> DOCUMENT SECTION:
Thanks for joining us today Sofia.
Sofia Lingos: Thank you so much for having me Jim and Sharon. I am a huge fan of the Digital Edge, Legal Talk Network, and both of you. 134 episodes, wow, congratulations. That’s really remarkable and it’s an honor to be here with you today.
Sharon D. Nelson: Well, thank you very much. It’s been a long time since Jim had this brilliant idea, right Jim?
Jim Calloway: A long time.
Sharon D. Nelson: So Sofia, not everybody will know about the 2018 ABA Legal Technology Survey Report and how it’s put together and by who, so can you tell us something about that and then of course what your own role is with the Legal Technology Resource Center?
Sofia Lingos: Of course, thank you. So every year the American Bar Association’s Legal Technology Resource Center and LTRC is actually a subdivision of the Law Practice Division, we administer a survey to active lawyers from sole practitioners, to lawyers at large firms, so our goal is to really have the most in-depth survey of lawyers’ utilization and implementation of legal technology.

> EXTRACTED DATA:
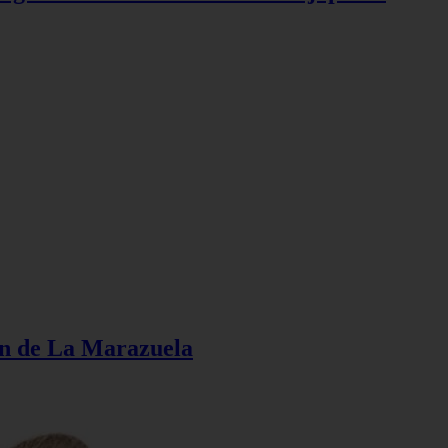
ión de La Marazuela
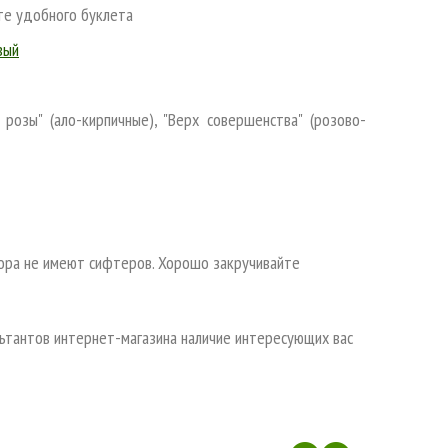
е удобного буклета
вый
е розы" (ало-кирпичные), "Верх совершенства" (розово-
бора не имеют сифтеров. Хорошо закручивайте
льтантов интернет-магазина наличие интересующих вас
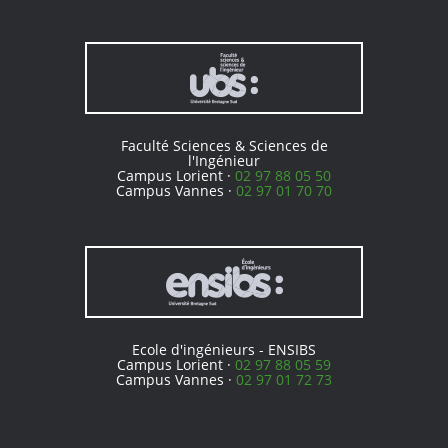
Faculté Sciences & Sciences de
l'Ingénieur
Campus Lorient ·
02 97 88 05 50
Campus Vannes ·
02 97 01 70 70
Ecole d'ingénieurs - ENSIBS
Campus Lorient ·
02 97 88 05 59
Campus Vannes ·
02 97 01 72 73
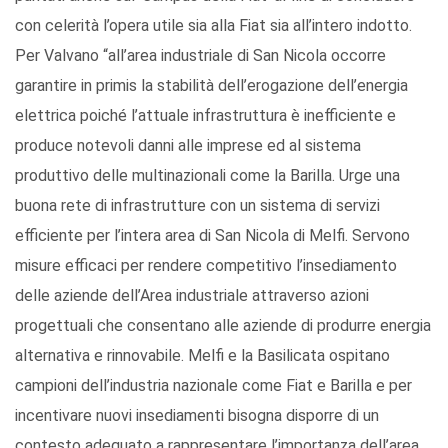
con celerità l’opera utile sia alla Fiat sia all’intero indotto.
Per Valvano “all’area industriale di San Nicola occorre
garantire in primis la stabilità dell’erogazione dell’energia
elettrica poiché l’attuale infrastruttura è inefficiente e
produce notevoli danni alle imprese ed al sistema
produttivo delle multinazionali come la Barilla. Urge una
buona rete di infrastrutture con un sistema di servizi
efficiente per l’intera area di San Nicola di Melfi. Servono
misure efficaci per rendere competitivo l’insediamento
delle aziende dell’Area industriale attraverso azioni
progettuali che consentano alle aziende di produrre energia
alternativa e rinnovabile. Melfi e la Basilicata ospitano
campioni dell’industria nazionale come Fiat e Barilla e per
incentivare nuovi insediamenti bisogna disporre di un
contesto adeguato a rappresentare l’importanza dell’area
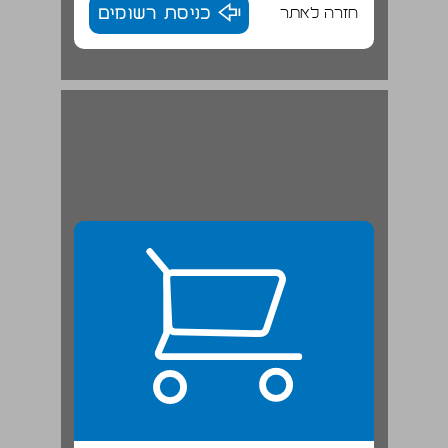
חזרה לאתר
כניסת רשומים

> EXERCISES:
- A) Answer these questions using the interview transcript.
(i) How many episodes does Sofia Lingos congratulate the hosts on?
(ii) Which report does Sharon D. Nelson ask Sofia Lingos to describe?
(iii) Of which division is the Legal Technology Resource Center a subdivision?
- B) Print exactly the stretch of the interview transcript from "Sofia Lingos: Thank" through "Technology Resource Center?".

> ANSWERS GIVEN:
- A)
(i) 134 episodes.
(ii) The 2018 ABA Legal Technology Survey Report.
(iii) The Law Practice Division.

- B)
Sofia Lingos: Thank you so much for having me Jim and Sharon. I am a huge fan of the Digital Edge, Legal Talk Network, and both of you. 134 episodes, wow, congratulations. That’s really remarkable and it’s an honor to be here with you today.
Sharon D. Nelson: Well, thank you very much. It’s been a long time since Jim had this brilliant idea, right Jim?
Jim Calloway: A long time.
Sharon D. Nelson: So Sofia, not everybody will know about the 2018 ABA Legal Technology Survey Report and how it’s put together and by who, so can you tell us something about that and then of course what your own role is with the Legal Technology Resource Center?